What is needed:
Reproduce the data with "Gaming" swapped for "Spiele" and everything else left the same. Omit the pictures from your answer.
──────── Records to process
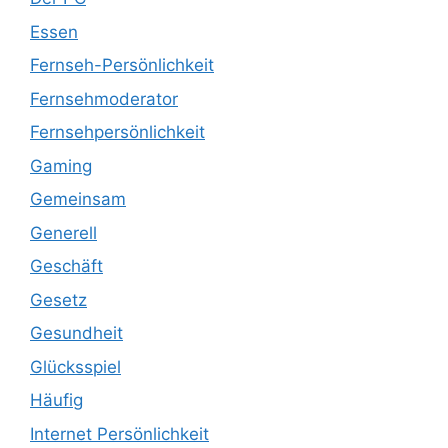
Essen
Fernseh-Persönlichkeit
Fernsehmoderator
Fernsehpersönlichkeit
Gaming
Gemeinsam
Generell
Geschäft
Gesetz
Gesundheit
Glücksspiel
Häufig
Internet Persönlichkeit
────────────────
Solved exercise:
Essen
Fernseh-Persönlichkeit
Fernsehmoderator
Fernsehpersönlichkeit
Spiele
Gemeinsam
Generell
Geschäft
Gesetz
Gesundheit
Glücksspiel
Häufig
Internet Persönlichkeit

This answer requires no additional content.